Put the lines below into a numbered list, starting at the first one and ending at the one that contains "0: (651, 284)". Leave out any blank lines.

= = = =

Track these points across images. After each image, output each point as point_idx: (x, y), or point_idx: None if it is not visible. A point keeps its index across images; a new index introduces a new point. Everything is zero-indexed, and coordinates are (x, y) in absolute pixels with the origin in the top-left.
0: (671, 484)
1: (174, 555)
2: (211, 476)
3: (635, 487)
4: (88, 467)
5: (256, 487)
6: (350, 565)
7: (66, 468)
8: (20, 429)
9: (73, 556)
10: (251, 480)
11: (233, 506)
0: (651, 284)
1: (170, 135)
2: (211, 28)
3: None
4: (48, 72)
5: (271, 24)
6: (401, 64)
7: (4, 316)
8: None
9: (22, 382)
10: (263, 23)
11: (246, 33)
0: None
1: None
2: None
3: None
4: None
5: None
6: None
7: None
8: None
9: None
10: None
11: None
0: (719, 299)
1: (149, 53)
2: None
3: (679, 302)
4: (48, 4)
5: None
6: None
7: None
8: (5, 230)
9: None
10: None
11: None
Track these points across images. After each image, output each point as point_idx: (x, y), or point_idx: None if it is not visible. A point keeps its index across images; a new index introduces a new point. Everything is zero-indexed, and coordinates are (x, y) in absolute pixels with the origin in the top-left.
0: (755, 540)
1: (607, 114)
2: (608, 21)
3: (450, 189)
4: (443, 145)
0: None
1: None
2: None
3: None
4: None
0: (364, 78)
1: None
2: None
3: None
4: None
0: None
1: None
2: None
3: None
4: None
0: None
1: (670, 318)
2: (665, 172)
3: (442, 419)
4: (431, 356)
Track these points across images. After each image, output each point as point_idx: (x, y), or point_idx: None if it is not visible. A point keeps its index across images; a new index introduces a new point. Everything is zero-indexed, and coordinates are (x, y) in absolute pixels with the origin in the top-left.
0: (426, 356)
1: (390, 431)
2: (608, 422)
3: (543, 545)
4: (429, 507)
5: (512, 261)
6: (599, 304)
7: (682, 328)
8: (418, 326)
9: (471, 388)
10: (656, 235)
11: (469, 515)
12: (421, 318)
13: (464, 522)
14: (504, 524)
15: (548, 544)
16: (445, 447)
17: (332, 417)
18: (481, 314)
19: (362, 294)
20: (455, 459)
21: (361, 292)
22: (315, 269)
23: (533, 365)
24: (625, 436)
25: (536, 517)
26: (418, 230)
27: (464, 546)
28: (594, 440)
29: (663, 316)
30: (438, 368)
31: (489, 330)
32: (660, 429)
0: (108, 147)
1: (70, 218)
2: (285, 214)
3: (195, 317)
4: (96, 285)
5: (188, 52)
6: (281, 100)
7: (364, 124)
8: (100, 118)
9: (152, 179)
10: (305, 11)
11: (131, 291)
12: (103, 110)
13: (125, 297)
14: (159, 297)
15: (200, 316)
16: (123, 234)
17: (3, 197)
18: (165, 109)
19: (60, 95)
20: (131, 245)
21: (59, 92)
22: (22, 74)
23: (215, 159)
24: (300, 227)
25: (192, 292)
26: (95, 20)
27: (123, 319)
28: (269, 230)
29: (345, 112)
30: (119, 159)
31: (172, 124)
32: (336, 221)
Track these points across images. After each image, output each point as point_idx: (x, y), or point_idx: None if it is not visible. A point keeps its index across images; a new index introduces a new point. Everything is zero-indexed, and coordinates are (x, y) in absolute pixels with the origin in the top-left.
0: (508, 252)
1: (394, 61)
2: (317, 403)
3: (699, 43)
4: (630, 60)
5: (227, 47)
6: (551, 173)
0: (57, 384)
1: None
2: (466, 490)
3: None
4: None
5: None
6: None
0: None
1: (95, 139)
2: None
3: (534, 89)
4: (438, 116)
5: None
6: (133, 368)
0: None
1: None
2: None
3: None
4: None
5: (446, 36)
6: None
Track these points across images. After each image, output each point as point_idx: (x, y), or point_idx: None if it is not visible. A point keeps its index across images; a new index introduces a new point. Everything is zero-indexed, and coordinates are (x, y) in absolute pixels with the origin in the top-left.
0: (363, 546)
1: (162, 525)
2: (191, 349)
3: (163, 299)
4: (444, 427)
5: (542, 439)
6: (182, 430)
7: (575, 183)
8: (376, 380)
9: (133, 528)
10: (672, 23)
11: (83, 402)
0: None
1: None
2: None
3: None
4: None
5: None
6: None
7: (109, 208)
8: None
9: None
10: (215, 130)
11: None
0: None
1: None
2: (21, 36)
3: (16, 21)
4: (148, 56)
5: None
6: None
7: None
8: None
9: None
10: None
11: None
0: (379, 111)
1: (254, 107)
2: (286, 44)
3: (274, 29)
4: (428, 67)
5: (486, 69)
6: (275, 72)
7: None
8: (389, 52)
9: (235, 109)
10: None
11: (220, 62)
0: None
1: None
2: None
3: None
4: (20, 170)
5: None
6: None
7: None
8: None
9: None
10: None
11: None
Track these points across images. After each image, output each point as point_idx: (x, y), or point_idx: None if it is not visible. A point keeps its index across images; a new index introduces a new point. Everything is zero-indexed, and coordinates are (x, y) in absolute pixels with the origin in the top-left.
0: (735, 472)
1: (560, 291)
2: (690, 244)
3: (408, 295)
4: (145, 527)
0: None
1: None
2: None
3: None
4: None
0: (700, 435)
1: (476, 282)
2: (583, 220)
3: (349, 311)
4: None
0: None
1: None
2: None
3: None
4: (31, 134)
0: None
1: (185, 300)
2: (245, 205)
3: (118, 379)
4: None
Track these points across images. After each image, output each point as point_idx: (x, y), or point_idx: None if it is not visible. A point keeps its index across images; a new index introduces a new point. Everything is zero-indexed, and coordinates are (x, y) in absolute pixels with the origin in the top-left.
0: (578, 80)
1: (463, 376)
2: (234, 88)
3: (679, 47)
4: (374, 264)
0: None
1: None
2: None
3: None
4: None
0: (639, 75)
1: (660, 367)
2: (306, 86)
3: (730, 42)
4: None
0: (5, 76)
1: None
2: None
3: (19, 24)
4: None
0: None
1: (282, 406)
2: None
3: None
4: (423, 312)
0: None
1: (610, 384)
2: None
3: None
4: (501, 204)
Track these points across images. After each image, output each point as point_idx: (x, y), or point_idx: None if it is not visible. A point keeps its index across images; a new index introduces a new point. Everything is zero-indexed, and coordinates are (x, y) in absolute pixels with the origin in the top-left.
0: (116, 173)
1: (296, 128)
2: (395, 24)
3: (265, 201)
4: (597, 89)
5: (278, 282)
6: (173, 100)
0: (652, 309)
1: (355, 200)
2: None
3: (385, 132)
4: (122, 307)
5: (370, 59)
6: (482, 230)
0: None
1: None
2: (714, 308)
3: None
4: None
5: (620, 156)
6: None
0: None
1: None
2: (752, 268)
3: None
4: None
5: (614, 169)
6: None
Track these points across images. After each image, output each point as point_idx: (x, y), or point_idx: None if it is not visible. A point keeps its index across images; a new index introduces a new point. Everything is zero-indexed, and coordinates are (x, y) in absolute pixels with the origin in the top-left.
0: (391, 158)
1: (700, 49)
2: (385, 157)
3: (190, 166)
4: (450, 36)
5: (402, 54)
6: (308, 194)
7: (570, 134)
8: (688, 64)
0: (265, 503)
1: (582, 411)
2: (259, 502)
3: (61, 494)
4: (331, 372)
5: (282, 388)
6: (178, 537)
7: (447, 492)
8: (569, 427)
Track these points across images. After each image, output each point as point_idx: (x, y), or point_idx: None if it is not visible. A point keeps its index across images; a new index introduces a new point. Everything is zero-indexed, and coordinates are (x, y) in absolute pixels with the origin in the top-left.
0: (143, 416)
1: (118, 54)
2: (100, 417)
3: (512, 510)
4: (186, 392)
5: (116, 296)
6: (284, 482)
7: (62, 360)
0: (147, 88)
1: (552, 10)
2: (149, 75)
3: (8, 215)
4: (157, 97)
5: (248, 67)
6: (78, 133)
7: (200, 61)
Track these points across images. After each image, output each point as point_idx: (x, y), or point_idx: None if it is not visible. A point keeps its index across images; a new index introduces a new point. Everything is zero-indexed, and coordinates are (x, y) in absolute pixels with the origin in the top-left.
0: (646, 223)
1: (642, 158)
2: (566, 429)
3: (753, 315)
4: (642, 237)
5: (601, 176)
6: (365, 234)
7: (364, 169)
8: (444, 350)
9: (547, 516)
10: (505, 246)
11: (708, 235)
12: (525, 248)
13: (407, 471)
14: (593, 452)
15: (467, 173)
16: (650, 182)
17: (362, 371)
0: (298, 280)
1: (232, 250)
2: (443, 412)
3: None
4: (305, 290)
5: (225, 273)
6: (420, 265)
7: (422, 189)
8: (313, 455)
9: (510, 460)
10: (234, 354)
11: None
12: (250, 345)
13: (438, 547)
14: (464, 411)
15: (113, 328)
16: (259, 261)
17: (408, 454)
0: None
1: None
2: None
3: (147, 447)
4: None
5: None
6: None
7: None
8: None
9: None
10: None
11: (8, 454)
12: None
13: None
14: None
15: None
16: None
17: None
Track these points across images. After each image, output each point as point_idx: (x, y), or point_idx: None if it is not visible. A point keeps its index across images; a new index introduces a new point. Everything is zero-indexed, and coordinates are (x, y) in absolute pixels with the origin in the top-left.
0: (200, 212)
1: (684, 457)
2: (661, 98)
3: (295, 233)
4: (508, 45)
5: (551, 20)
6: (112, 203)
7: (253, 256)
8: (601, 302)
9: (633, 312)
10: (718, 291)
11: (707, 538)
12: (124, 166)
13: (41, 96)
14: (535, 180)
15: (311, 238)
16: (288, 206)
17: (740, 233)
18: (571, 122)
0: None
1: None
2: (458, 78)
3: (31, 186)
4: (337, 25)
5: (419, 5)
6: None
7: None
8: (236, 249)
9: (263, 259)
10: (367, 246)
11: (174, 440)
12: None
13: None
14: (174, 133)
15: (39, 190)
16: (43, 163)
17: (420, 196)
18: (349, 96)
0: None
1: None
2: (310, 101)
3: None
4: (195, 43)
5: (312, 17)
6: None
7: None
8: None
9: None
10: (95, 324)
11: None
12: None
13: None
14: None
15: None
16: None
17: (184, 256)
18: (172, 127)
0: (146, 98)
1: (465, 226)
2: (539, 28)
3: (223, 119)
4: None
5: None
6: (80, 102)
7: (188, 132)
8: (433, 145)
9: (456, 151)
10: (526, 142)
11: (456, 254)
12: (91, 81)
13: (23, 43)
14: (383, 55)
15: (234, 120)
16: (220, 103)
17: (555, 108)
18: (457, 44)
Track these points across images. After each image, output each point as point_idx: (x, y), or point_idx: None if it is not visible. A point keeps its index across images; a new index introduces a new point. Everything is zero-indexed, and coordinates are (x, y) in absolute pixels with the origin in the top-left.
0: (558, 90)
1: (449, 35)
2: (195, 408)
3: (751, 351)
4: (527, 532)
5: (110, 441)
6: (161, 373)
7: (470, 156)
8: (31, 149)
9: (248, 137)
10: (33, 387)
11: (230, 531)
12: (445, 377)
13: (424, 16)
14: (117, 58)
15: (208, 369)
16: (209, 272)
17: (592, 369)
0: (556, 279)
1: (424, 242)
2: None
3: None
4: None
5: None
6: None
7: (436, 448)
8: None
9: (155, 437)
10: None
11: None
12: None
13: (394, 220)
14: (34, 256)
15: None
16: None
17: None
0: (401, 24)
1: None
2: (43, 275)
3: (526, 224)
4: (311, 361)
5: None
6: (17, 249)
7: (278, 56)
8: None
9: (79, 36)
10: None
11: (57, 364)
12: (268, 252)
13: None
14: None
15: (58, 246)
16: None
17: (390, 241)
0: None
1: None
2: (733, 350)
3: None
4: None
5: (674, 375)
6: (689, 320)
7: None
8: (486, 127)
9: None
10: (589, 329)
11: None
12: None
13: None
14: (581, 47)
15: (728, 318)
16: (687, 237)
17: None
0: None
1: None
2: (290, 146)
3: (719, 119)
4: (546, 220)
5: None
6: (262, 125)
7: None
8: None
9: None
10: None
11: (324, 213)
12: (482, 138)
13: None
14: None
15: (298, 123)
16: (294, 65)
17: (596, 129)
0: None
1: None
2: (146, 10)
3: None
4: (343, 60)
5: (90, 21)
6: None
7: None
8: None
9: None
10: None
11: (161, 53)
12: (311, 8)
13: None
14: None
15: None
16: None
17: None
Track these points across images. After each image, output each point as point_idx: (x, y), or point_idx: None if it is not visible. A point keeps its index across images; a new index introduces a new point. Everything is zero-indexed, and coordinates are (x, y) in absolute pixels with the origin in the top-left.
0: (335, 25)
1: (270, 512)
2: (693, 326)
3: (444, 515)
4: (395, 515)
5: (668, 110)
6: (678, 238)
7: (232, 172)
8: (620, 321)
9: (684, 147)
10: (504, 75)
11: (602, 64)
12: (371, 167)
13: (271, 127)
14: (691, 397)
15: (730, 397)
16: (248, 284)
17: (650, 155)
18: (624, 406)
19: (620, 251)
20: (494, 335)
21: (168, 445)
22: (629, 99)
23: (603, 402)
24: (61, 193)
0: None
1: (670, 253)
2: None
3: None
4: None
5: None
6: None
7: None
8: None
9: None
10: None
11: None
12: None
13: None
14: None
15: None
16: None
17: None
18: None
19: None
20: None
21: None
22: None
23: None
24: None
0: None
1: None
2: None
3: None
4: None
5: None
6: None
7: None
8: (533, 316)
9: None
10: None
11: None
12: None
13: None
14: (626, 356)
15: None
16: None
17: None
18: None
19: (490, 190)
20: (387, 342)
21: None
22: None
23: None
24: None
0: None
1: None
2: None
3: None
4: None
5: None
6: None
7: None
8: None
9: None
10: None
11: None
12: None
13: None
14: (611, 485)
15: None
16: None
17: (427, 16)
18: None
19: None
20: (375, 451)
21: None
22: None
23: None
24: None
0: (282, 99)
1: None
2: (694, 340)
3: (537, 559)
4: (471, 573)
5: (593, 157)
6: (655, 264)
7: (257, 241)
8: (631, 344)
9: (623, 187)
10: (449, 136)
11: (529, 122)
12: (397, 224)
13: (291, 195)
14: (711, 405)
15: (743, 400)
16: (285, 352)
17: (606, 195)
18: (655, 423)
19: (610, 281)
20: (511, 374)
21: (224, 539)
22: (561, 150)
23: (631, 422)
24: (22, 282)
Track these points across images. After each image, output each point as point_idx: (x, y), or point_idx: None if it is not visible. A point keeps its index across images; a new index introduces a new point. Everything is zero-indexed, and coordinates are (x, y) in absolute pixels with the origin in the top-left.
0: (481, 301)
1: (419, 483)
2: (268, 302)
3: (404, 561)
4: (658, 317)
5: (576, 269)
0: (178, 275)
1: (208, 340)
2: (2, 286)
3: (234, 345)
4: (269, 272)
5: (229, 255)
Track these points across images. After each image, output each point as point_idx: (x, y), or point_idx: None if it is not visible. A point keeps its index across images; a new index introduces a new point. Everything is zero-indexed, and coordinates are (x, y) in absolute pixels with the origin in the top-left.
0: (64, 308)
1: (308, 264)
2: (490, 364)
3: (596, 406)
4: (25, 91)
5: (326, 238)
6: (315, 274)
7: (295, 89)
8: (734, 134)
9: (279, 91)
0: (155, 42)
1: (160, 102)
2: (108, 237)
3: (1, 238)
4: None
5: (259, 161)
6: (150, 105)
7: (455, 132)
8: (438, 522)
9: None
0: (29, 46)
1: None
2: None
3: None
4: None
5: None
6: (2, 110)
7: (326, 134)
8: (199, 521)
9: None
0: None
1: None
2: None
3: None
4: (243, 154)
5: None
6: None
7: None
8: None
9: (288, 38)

= = = =

• _SOLUTION_
1. Track these points across images. After each image, output each point as point_idx: (x, y), or point_idx: None if it is not visible. A point keeps its index across images; a new index introduces a new point. Everything is zero-indexed, and coordinates are (x, y) in absolute pixels with the origin in the top-left.
2. 0: (671, 484)
3. 1: (174, 555)
4. 2: (211, 476)
5. 3: (635, 487)
6. 4: (88, 467)
7. 5: (256, 487)
8. 6: (350, 565)
9. 7: (66, 468)
10. 8: (20, 429)
11. 9: (73, 556)
12. 10: (251, 480)
13. 11: (233, 506)
14. 0: (651, 284)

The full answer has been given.